Faire la nique au scepticisme sur les questions religieuses... voici une entreprise pour le moins téméraire. De fait, l'Occident post-chrétien laisse bien peu d'espace à la métaphysique, sinon au patamodelage spirituel, encouragé avec bienveillance. Prononcer Dieu sans guillemets, en parler au présent de l'indicatif sans sourciller, cela ne va pas toujours de soi.
"D'où parlez-vous? Avez-vous un mandat?"... Il fut un temps où ces petits harcellements conventionnels n'étaient pas rares. Dorénavant, les choses se sont tassées, mais il n'empêche... Certains tabous subsistent, et les sentinelles pullulent autour des secteurs sensibles.
Justifier les sacrements de l'Eglise... très incorrect, dans la foire mondaine. Très, très casse-gueule, pour qui entend conserver une réputation un tant soi peu convenable au pays de Voltaire. Quel genre de kamikaze, de dératé serait assez foutraque pour tenter la chose?
Quelle genre de type, laïc de surcroît, aurait assez de boôwles pour s'exposer bras en croix bouche ouverte au peloton d'exécution intellectuel français?
J'ai bien peur que nous ayons un nom... un certain Jean-Luc Marion, philosophe à cou lisse, porteur compulsif de noeuds papillons rougeâtres. Ce cher monsieur Marion nous propose virilement de justifier rationnellement les sacrements de l'Eglise catholique. Pour faire face à cette montagne d'acier trempé, il nous propose un raisonnement tout à fait particulier, qui doit être perçu comme une prémisse (et non comme une démonstration exhaustive). Ce raisonnement, le voici donc:
Si l'eau et le pain, l'huile et le vin manifestent déjà plus que leur matérialité, c'est parce qu'ils donnent d'emblée plus que cette matière à la conscience humaine, mais toujours déjà une expérience globale d'elle-même. Et ce surcroît les autorise déjà à phénoménaliser de l'invisible dans leur apparaître.
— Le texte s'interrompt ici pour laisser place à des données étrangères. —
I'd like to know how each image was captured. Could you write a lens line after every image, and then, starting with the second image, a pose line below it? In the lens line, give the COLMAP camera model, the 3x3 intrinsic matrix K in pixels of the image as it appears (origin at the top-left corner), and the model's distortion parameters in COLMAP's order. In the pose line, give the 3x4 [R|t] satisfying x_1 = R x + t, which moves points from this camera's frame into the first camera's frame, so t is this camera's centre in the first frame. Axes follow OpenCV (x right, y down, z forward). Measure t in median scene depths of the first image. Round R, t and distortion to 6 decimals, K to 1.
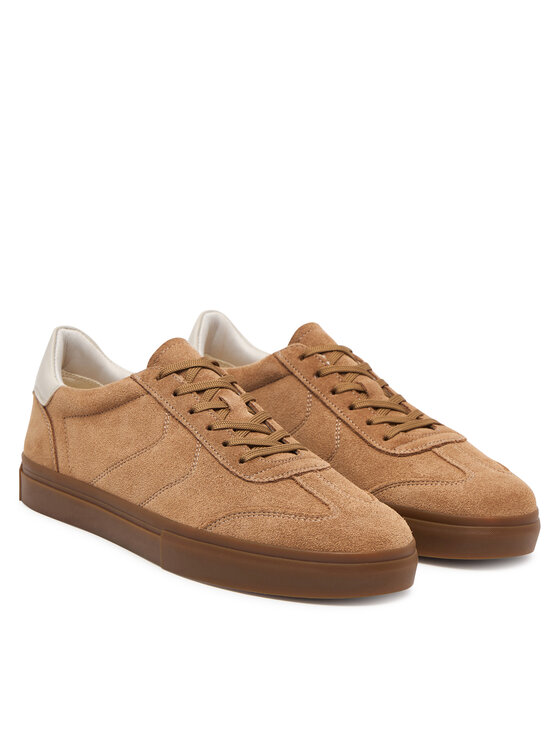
lens RADIAL K [[2194.1, 0, 280.1], [0, 2194.1, 373.0], [0, 0, 1]] dist [0.154092, 0.000000]
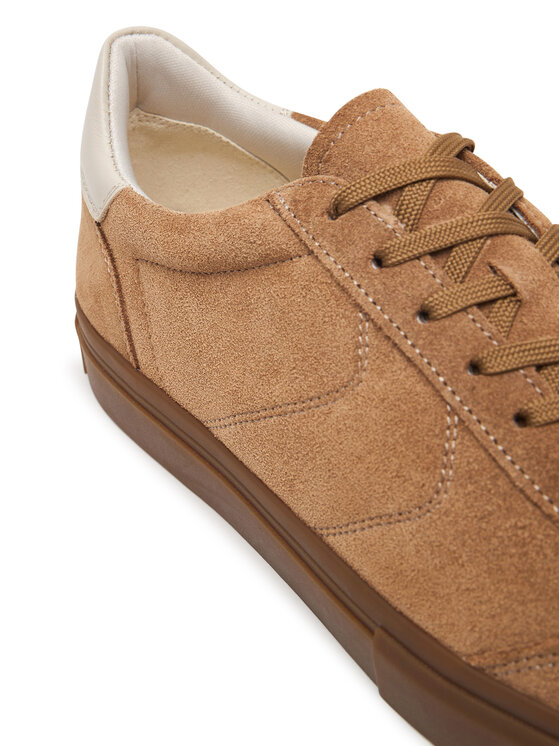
lens RADIAL K [[1675.4, 0, 279.8], [0, 1675.4, 373.0], [0, 0, 1]] dist [-0.040656, 0.000000]
pose [[0.992546, -0.062424, -0.104673, -0.034501], [0.093003, 0.943011, 0.319502, -0.070280], [0.078763, -0.326855, 0.941787, 0.696545]]
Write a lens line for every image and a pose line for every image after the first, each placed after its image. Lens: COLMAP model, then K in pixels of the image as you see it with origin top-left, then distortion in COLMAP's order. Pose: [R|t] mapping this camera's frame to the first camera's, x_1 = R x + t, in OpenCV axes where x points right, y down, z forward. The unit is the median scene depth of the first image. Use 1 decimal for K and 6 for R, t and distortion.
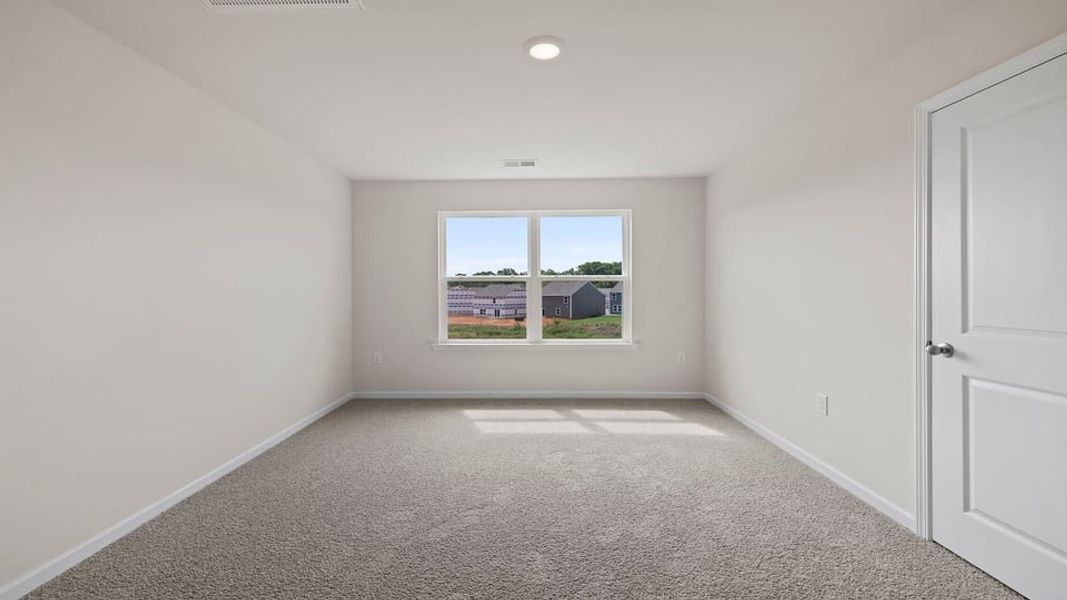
lens RADIAL K [[468.0, 0, 514.0], [0, 468.0, 296.1], [0, 0, 1]] dist [0.013759, 0.000202]
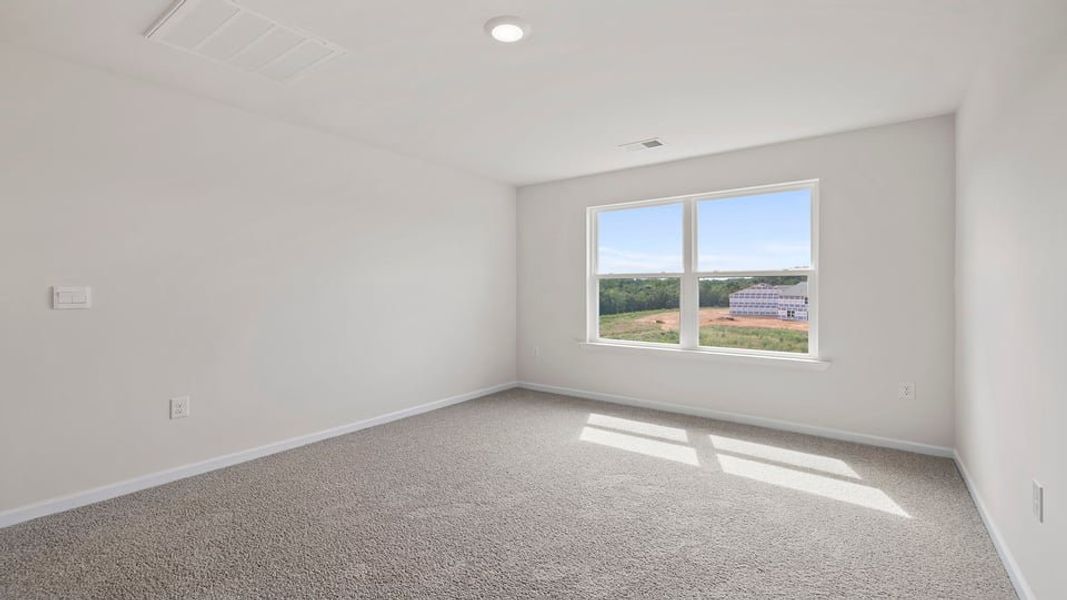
lens RADIAL K [[468.0, 0, 516.2], [0, 468.0, 294.1], [0, 0, 1]] dist [0.013759, 0.000202]
pose [[0.803498, 0.011207, -0.595202, 0.302869], [-0.011074, 0.999931, 0.003877, -0.001597], [0.595205, 0.003476, 0.803567, 0.124581]]
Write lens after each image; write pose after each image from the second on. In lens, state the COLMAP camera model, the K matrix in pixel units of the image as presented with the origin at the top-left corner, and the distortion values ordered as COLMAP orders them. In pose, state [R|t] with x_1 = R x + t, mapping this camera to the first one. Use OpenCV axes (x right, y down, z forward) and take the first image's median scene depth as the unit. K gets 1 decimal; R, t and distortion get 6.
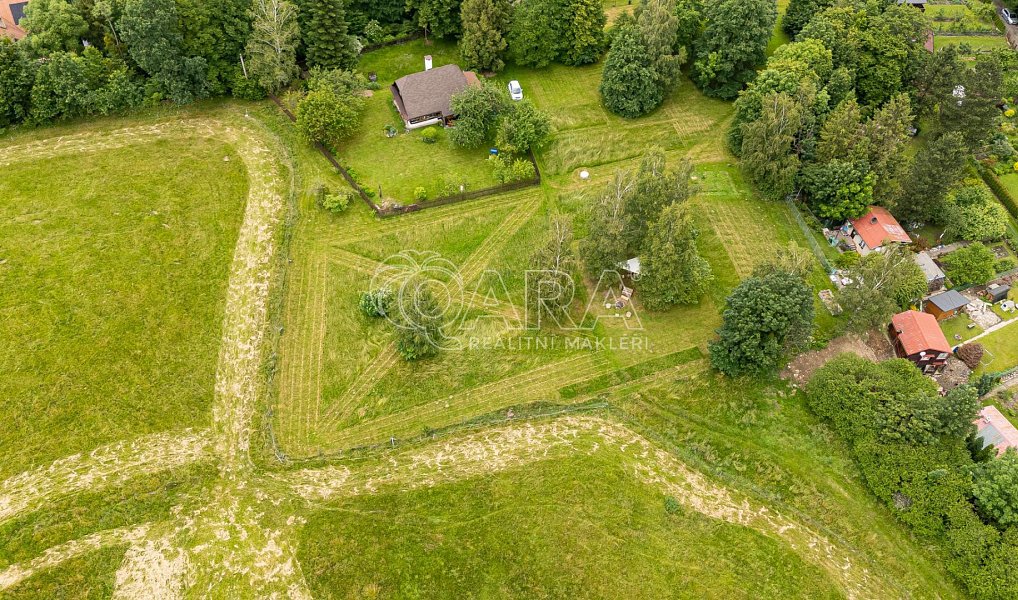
lens RADIAL K [[830.5, 0, 509.0], [0, 830.5, 300.0], [0, 0, 1]] dist [0.046024, -0.061431]
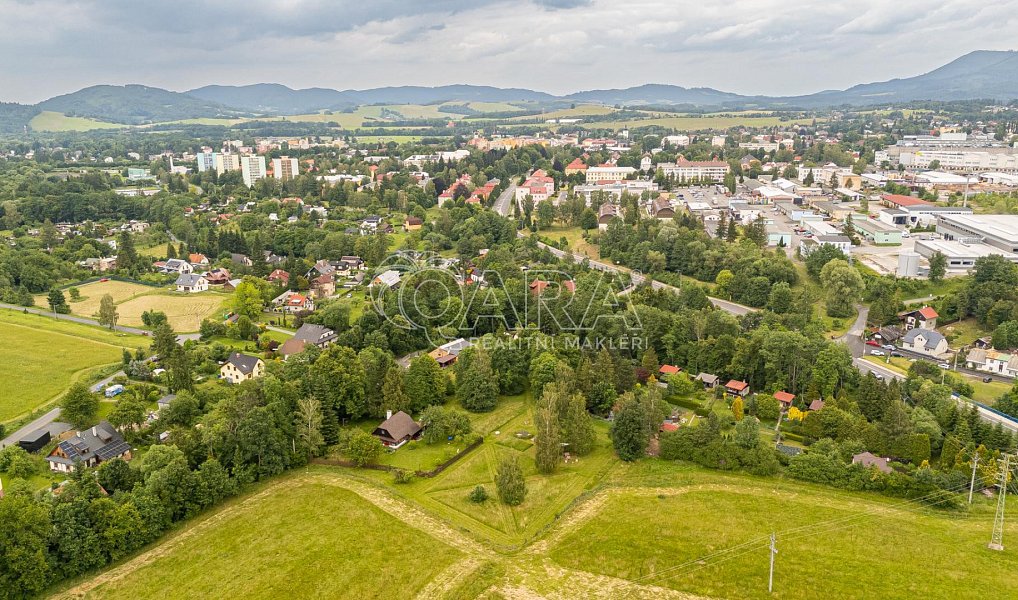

Ne peut-on pas, par analogie, envisager un cas où ce qui se donne se donnerait en effet avec une telle radicalité qu'il garantisse, par cet engagement même envers notre conscience, que se montre effectivement tout ce qu'il dit donner à voir - tout l'invisible qu'il promet à voir, puisqu'il le donne?" (Le croire pour le voir)
Puis de préciser:
Ne doit-on pas envisager l'hypothèse où ce qui se donne se donnerait si définitivement que tout ce qu'il promet de montrer se montre vraiment? Dans ce contexte, le sacrement se montrerait (manifesterait l'invisible en lui) en vertu de l'autorité de ce (celui) qui se donne en lui" (ibid).
L'argumentation est compacte, dure, un peu rêche. Certes, elle est sinueuse, mais elle semble assez lumineuse pour que l'on puisse l'envisager convaincante. A nous de faire le reste du chemin, de méditer un peu cet argumentaire au creux de nos consciences tarées... puis de trancher.
Au moins, ayons la décence de ne pas nous fermer d'emblée; on ne peut pas, d'une part, nous montrer accueillants aux trésors spirituels des civilisations lointaines et dauber grassement contre ces mêmes émanations lorsqu'elles viennent de "chez nous". A défaut d'être sages, soyons enthousiastes.